Seattle Prep’s annual SPREE (Seattle Prep’s Reach for Enduring Excellence) auction has grown into the school’s most significant fundraising tradition that has shaped student programs, campus spaces, and financial aid efforts for nearly six decades. Courtney Barker (Director of Advancement) explained, “The SPREE auction was started 57 years ago” and has become “our largest fundraising event of the year.” The funds raised “help to support all of our students, our teachers [and] programming,” along with each year’s targeted fund-a-need. Last year’s designation supported the Kathy Kruger Student Support Fund, while this year’s focuses on “reimagining all of our community spaces: the great room, the commons, and the cafeteria.”

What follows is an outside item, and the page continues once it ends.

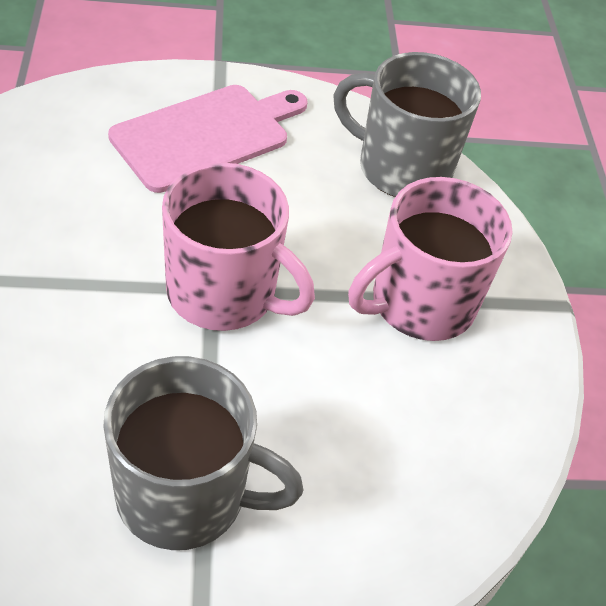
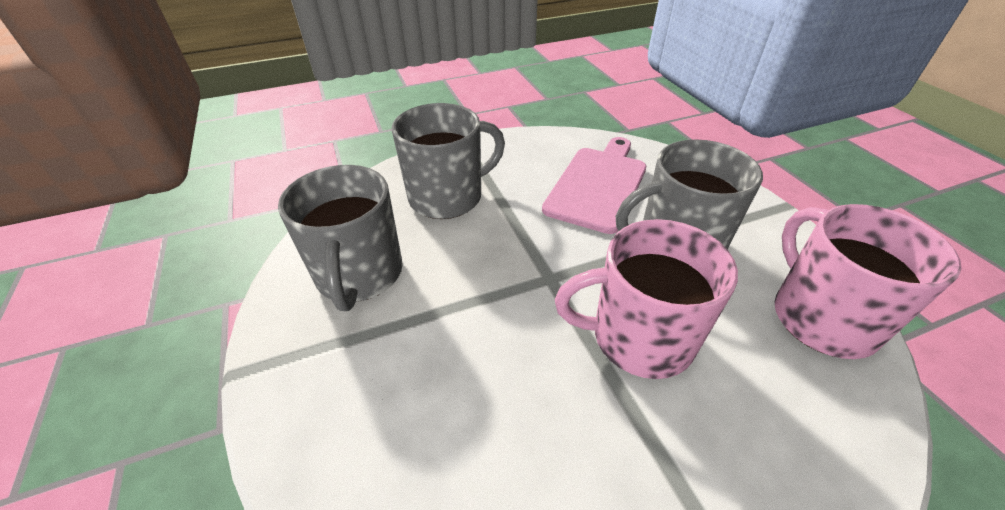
grey mug: 2 -> 3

Planning SPREE requires months of organizing, coordination, and community engagement. Bridget Toomey (Assistant Director of Advancement) described it as “just about a year-long process, a solid nine months that go into planning,” involving theme selection, item procurement and communication efforts. “There’s a huge community part, getting the community excited and an opportunity for students to volunteer.”
Auction items are gathered through a wide network. “We have an awesome and very robust procurement committee,” Toomey answered, noting that families from “different grade schools, parishes, and different parts of Seattle” help ensure desirable items.
Barker emphasized that donor support also comes through Prep Partners, a sponsorship program that “sponsors all of our events” and helps support SPREE so that “more money [goes] back to Prep.”
Despite its long history, each year brings new challenges. Organizers explained that the event is well organized, yet “always the little spokes in the machine cause different levels of stress,” said Barker. The lineup of auction items often shifts, sometimes dramatically. “You’ll think you have this whole lineup and then you get this amazing item, and it changes the whole flow of the night” Toomey added. Because of that, “you always have to be ready to pivot.”
Students play a visible role at the event, contributing energy and helping with logistics. “Our students are volunteering, grabbing bid packets, selling raffle tickets [or serving as] auction runners,” Toomey stated. Their presence helps attendees “understand why we’re all in the room together.”
Barker emphasized that SPREE offers multiple ways to participate, with “an online auction, an almost live auction, and then a live auction” so that “we have something for everyone to be engaged.” Above all, the night reflects the strength of the school community. “Everybody [is] believing in the mission of Seattle Prep and Spree is a night that just shines.”